How the Hitman Stole Christmas - Page 78

I shake my head. “I’m okay.”

“I’ll bring in the Christmas stuff so we can pack it.”

I start to object, but he’s already out the door.

It’s not that I don’t want the Christmas gifts. I do, especially that warm blanket his mom bought me, but every moment I spend here is only going to make it harder to leave. My fantasies about the life we could have led are plentiful as it is; I don’t need to know what it’s actually like to spend a night with him in his home.

I want to, and that’s why I can’t.

Jasper comes back with his arms full of Christmas gifts. I take a step back and he unloads everything on the couch.

I want to get this over with, so I make quick work of grabbing and packing everything I’m supposed to take home.

Since we left Stillwater late, it’s already past eight o’clock. Seeming to realize that, Jasper asks me, “Do you want to grab something to eat? We can go out or order a pizza, whatever you want to do.”

I shake my head, not looking at him. “No, I’m actually—I have to go.”

Just hearing the tone of his voice, I can picture the frown on his heartbreakingly handsome face. “Go where?”

“I’m gonna get a hotel for the night. Someplace close to the airport.”

His displeasure heightens. “Why?”

I unzip my purse and draw out my cell phone. “I just think that would be better.”

“There’s no reason to get a hotel, Autumn. You can sleep here and I’ll give you a ride to the airport tomorrow.”

I shake my head, flashing him a polite smile over my shoulder as I pull up the app to call for a ride. “I can take care of it myself, but thank you.”

My gaze is trained back on my screen so I can pay attention to what I’m doing, but before I’m even close to securing a ride, Jasper storms over and rips the phone right out of my hand.

“Hey!” I object, glaring at him and reaching for my phone. “What are you doing?”

“You’re not calling a fucking car. You’re not staying at a hotel by the airport.”

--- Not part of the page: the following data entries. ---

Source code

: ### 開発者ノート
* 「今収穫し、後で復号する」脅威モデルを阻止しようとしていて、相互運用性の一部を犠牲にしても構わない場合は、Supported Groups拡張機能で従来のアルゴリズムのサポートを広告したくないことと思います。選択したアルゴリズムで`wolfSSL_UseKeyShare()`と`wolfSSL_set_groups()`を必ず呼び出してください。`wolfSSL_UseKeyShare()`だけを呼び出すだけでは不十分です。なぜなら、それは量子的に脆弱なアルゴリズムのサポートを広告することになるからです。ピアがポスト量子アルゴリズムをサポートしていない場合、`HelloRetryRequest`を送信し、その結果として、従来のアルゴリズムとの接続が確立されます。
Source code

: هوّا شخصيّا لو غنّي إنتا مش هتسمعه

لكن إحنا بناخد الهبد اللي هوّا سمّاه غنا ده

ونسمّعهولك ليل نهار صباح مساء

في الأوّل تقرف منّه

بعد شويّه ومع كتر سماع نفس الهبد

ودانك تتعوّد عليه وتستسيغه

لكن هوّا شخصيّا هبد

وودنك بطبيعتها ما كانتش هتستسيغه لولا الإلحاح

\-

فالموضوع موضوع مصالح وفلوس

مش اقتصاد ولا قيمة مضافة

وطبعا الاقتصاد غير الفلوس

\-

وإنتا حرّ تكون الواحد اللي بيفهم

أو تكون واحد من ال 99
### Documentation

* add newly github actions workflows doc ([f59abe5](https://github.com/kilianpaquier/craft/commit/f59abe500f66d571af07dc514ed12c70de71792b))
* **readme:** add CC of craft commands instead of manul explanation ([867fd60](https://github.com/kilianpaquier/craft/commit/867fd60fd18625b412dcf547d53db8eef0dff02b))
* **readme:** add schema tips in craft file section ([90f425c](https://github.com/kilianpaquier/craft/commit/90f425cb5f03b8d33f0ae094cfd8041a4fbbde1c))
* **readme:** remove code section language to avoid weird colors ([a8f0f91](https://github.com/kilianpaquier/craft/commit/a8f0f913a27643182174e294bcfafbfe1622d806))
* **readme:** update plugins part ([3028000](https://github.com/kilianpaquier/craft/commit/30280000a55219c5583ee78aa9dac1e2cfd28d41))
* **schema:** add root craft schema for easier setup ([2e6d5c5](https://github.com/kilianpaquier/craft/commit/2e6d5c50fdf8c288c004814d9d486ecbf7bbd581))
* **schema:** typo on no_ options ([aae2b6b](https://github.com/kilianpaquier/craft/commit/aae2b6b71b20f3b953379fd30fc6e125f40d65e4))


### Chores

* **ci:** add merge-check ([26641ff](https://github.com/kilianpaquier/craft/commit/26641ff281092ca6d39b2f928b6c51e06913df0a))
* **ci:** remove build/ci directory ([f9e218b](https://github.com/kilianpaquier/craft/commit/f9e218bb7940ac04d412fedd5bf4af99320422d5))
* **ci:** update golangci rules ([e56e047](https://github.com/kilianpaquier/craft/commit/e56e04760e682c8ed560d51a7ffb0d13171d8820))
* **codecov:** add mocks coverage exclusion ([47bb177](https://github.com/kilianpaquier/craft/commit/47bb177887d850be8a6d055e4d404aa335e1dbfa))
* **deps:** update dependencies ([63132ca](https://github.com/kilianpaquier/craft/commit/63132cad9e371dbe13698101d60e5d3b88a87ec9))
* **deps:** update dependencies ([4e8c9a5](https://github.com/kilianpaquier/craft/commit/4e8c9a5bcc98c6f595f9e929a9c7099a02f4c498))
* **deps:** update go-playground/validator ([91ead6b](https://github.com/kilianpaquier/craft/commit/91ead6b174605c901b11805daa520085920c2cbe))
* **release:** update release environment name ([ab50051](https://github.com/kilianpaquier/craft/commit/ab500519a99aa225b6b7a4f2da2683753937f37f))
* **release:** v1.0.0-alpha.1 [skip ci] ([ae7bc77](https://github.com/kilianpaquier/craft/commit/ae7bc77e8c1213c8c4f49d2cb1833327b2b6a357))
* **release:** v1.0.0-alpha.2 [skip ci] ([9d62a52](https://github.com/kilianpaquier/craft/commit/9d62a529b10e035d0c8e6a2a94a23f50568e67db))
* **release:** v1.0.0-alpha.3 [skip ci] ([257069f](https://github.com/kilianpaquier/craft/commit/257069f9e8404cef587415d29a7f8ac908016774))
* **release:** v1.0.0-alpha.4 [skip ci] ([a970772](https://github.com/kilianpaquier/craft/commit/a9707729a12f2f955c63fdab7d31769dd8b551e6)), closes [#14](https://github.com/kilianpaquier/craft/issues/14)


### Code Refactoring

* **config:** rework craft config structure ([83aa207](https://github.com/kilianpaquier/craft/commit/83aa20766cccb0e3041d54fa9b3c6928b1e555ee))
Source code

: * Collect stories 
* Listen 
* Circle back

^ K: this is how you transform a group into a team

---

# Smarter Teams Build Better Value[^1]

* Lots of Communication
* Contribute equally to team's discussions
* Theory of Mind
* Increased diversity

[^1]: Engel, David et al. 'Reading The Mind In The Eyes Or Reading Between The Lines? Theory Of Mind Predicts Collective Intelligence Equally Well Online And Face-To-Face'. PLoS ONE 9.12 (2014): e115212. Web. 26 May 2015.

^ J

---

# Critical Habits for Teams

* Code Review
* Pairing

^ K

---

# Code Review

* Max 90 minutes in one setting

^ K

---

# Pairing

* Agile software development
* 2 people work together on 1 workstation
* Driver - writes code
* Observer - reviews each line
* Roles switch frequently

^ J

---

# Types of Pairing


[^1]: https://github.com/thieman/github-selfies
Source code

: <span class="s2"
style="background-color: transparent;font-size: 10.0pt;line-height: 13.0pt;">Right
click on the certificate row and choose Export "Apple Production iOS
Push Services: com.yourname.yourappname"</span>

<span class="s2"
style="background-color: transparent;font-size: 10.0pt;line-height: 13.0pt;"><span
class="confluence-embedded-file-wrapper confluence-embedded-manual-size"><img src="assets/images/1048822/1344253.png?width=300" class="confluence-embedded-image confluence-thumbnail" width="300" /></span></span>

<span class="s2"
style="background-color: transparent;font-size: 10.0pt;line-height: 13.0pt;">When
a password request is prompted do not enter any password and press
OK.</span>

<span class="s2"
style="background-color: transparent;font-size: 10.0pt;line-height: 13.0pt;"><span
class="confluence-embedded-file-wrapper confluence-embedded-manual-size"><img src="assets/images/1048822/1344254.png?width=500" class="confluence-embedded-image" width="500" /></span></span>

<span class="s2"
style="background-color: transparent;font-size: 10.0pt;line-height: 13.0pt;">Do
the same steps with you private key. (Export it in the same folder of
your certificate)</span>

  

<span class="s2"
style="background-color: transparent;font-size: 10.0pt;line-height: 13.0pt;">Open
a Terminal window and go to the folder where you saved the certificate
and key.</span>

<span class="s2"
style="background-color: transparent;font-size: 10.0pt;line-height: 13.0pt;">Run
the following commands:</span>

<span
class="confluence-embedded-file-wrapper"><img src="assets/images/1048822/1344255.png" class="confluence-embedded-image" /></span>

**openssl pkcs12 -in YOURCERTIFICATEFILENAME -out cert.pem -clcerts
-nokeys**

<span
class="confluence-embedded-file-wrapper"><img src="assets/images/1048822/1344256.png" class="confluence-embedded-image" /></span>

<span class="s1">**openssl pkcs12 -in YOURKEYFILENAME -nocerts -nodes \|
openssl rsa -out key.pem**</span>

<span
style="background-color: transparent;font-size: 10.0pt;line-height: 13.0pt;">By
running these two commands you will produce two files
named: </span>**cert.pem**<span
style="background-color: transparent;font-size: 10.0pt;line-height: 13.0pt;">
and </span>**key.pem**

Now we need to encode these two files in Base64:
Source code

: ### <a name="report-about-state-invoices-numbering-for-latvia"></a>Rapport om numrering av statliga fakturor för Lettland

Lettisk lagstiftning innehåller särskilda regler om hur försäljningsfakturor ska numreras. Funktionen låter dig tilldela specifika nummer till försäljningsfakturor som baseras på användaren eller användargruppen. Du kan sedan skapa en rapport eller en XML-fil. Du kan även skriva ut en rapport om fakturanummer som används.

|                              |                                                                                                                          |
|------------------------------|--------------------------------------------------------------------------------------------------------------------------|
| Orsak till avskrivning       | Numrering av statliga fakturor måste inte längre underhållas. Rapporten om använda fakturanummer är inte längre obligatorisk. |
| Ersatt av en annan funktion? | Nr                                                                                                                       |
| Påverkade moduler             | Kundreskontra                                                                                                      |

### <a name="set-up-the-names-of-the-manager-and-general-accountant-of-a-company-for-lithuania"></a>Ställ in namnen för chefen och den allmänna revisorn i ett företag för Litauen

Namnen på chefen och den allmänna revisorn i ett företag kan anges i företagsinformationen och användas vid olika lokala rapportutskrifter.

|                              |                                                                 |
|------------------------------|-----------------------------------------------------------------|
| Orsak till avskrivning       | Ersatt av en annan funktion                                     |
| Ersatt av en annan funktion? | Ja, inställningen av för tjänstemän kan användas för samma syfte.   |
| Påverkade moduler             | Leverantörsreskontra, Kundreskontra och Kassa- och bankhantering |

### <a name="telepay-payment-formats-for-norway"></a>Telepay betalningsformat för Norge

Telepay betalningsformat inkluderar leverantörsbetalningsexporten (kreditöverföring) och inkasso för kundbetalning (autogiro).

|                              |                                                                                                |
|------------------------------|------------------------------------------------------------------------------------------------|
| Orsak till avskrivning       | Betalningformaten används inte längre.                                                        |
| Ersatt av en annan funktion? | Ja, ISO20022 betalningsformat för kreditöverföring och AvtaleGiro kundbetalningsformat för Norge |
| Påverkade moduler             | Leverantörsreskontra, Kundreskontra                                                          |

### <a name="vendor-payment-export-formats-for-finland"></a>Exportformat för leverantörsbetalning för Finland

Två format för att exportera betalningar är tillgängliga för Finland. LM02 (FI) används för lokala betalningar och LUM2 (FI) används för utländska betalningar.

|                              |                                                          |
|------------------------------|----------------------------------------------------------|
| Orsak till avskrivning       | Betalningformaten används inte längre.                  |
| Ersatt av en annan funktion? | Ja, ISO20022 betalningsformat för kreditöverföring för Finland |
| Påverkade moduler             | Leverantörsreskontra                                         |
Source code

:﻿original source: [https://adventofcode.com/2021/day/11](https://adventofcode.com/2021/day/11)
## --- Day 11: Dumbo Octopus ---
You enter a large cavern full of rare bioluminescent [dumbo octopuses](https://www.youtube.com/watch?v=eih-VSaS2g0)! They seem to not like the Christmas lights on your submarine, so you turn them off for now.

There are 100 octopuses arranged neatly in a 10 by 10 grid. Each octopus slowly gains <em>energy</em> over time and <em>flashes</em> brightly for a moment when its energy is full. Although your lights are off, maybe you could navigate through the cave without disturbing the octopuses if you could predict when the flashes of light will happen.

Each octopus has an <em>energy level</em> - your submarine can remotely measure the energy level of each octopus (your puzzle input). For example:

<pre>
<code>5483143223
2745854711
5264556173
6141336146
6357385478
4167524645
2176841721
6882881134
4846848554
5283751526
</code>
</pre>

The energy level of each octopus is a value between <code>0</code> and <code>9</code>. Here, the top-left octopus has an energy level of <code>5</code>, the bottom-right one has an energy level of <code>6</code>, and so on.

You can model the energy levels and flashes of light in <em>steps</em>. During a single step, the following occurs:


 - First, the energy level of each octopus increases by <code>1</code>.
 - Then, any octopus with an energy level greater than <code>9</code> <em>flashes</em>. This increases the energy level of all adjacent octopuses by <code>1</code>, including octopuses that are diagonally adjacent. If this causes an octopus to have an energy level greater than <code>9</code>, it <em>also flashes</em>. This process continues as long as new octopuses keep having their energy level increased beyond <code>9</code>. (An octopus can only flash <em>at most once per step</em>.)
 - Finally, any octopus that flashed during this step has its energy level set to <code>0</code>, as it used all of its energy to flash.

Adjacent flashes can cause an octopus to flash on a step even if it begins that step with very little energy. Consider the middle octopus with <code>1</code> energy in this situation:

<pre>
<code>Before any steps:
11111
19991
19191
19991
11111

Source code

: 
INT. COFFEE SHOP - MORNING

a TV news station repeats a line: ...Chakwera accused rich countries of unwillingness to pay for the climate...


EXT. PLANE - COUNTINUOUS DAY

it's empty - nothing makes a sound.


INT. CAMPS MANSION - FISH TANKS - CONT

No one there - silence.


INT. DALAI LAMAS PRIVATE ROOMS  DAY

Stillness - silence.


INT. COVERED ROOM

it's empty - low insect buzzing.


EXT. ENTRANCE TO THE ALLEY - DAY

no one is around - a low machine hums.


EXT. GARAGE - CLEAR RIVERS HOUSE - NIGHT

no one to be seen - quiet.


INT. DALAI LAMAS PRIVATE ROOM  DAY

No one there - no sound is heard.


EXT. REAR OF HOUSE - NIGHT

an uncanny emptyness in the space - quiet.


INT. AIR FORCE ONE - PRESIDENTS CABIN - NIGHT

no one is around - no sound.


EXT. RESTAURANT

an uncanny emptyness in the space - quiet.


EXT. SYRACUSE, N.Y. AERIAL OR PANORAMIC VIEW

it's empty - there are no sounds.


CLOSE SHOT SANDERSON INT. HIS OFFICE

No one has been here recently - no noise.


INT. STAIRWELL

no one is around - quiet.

My eyes widen, fury spiking inside me. “You’re not my boss! You don’t get to tell me what to do. You don’t get to decide that.” I make another grab at the phone, but he’s taller than I am, so he easily holds it out of reach. “Jasper, give me the goddamn phone.”

“Why do you want to get a hotel room?” he asks, staring straight at me.

“I just told you—”

He cuts me off. “No, not the bullshit excuse about wanting to be close to the airport. Why do you really want to go to a hotel? Why don’t you want to stay here tonight?”

I sigh heavily, shooting him a look chock-full of annoyance. “I shouldn’t have to explain myself to you. I don’t have to explain myself to you. You and I?” I say gesturing between us. “We’re strangers. We’re nothing to one another. I owe you no explanations, you owe me none. We’ll never see each other again, and I would rather that start tonight than tomorrow.”

Seeing through every bit of my bluster, he asks calmly, “Is it because of last night? I’m sorry for that. I was drunk. It’s not an excuse, but I… let my emotions get the better of me. That won’t happen again.”

His words knock some of the wind from my sails.

It’s easier to be angry than hurt.

I want the shield of anger. I need it. But it’s much easier to be angry when I can tell myself he deceived me on purpose, that he only really wanted a fun week with me, that he never felt for me what I felt for him.

It’s harder when I think that he wanted all of that too, that he really does feel trapped by the life choices he’s made, that he truly wishes things were different so he could keep me.

It’s harder when he tells me he let his emotions get the best of him. That implies I am someone he is emotionally invested in, that he has invested enough in me that when he was drunk and his inhibitions were low, what he wanted the most, what he took even though I fought to stop him… I was what he wanted.

Without the cool barrier of my anger, sadness creeps up on me again. My heart is suddenly heavier, the tear ducts behind my eyes stinging.

I blink, not letting it get any further than that, but my heavy heart still aches.

Since I haven’t said anything, he goes on. “I’ll sleep on the couch tonight if you’re more comfortable that way.”

Since I’ve stopped fighting and reaching for it, Jasper hands back my phone.

I take it, but I don’t resume what I was doing before he snatched it. I look down at it and swallow, then I slide the phone back into my purse.